“Hanging by a Moment” by Lifehouse is a song pulsating with meaning and hope.
The song serves as something of a hard line to the beginning and end of an era—of the older 1990s irony and nihilism that dominated in the grunge scene, as well as the edge of a new and in many ways more destructive absurdist nihilism that would begin to show at the dawn of the digital era:
Released in 2000, “Hanging by a Moment” acts as a kind of demarcation between the two now visibly different worlds, at the time barely perceived.
It seems both a response to the straightforward nihilism common to the rock bands that preceded it, as well as a kind of prophetic preparation for the compulsive, empty irony that would soon come to dominate popular culture.
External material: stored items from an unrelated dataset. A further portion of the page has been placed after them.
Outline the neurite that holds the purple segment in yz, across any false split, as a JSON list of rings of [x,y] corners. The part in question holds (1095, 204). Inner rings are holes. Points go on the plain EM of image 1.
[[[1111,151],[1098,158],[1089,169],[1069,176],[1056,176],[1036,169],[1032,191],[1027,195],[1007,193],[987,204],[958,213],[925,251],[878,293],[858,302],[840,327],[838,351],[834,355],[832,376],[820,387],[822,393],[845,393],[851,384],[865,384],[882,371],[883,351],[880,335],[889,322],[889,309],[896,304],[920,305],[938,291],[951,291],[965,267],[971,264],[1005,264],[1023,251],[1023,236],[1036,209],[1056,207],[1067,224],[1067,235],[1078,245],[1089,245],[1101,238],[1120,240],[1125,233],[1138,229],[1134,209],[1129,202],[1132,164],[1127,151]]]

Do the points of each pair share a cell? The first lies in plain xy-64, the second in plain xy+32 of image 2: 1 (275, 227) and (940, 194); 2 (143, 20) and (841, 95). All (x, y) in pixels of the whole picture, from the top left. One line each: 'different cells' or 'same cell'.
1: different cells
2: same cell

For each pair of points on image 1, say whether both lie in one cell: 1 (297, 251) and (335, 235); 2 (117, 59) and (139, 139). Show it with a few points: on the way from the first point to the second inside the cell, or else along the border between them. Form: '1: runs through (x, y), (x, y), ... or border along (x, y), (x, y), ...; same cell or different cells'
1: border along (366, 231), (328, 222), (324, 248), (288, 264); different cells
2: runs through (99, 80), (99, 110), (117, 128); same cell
While the 1990s popular culture was full of interesting social commentary and honest, unguarded broken hearts expressed in song, something more sinister was taking root as this more human influence waned: love became something mostly laughable; noble affective intuitions became embarrassing; earnest, poetic work became passé; self-focus, debasement, and pure entertainment for marketing purposes became bold and unapologetic rather than something to at least strive to keep in the background.
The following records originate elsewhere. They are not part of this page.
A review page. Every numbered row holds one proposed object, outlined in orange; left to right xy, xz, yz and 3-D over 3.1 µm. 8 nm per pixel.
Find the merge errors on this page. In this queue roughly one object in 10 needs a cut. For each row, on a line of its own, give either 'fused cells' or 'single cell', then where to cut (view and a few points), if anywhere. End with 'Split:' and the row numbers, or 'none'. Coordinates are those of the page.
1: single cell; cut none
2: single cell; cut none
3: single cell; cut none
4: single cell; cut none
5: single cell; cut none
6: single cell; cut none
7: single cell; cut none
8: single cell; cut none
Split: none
Originally started as a Christian worship band, which is likely out of which its uncommon and striking tone of hope grew, Lifehouse cut through this noise.
“Hanging by a Moment” was released while radio airplay was filling up with bubblegum pop, metallic costumes with strobe lights, and the increasingly shallow, obsessive “hook” culture revolution taking place in the music industry.
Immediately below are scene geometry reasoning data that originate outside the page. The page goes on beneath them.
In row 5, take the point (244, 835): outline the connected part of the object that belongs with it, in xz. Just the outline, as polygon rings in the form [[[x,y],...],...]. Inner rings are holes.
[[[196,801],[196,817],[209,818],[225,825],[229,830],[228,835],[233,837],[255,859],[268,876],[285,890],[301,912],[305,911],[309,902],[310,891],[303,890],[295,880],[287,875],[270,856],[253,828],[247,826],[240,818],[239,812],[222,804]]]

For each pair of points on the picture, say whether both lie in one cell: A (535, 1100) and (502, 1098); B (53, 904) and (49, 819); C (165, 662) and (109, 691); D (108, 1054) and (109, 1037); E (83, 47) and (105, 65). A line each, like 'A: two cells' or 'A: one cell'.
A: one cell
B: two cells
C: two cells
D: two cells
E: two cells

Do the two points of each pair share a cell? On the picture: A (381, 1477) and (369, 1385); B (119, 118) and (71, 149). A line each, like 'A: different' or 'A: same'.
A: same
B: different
This revolution was made possible by new digital technology which no longer required full, reflective, interior-based songwriting as its basis.
Popular songs, right down to older folk traditions, have always needed to have something of an ear worm quality to stick in the memory of listeners.
But post-2000, increasing technological capacity for fragmented sound files layered together haphazardly made it too easy to be preoccupied with creating something merely sonically addictive. The longstanding, normal, human tendency to be drawn to memorable melodies became easy to exploit, and incentives quickly followed.
Lifehouse, with others like Coldplay and Our Lady Peace, seemed to carry forward some of the earlier earnestness which characterized the perennial singer-songwriter tradition, like Joni Mitchell, Gordon Lightfoot, Tracy Chapman, Bruce Cockburn, Jewel, and many others.
While lead singer Jason Wade’s lyrics are not in the vein of more impressionist poetic language some of these tend more toward, they communicate a real and visceral engagement with the human experience, as well as a gentle awareness of life outside of a purely materialist worldview:
Desperate for changing
Starving for truth
I’m closer to where I started
I’m chasing after you
I’m falling even more in love with you
Letting go of all I’ve held on to
I’m standing here until you make me move
I’m hanging by a moment here with you
I’m living for the only thing I know
I’m running and not quite sure where to go
And I don’t know what I’m diving into
Just hanging by a moment here with you
I remember hearing that the song was originally written as a worship song, and it seems apparent that the song could easily and perhaps most convincingly be directed toward the divine.
But whether it applies to some conception of God or another person, the main thrust of the song is one of real hope in the midst of an age of despair. Wade expresses the desperation of the human person for more truth and meaning, and the willingness to give everything for something real.
The truth revealed in the words is that some things are simply worth everything we have, regardless of the cost, and regardless of whether we can reasonably predict the whole form of the story arc yet.
In a time when hopelessness and disenchantment was starting to seep into everything, Lifehouse was proclaiming earnestly and without shame that life was worth passionately living.
But as with Coldplay’s “Yellow,” the song isn’t only lyrics. It is the whole experience: the strong but bright, driving guitar with Lifehouse’s characteristic distortion and satisfying, varied drumming, paired with Wade’s intense, masculine voice, and beautiful dynamic contrast throughout, punctuating the themes.
I first heard the song as a little kid, a short while after being heavily affected, in a very different way, by Britney’s “…Baby One More Time.” It was a favorite of mine as soon as I heard it, and stayed a favorite for a long while after. I’ve always been grateful the band found their way into my life via this initial hit song.
It’s a song worth returning to, now decades down, to be instilled again with fresh hope, energy, and a sober but real joie de vivre.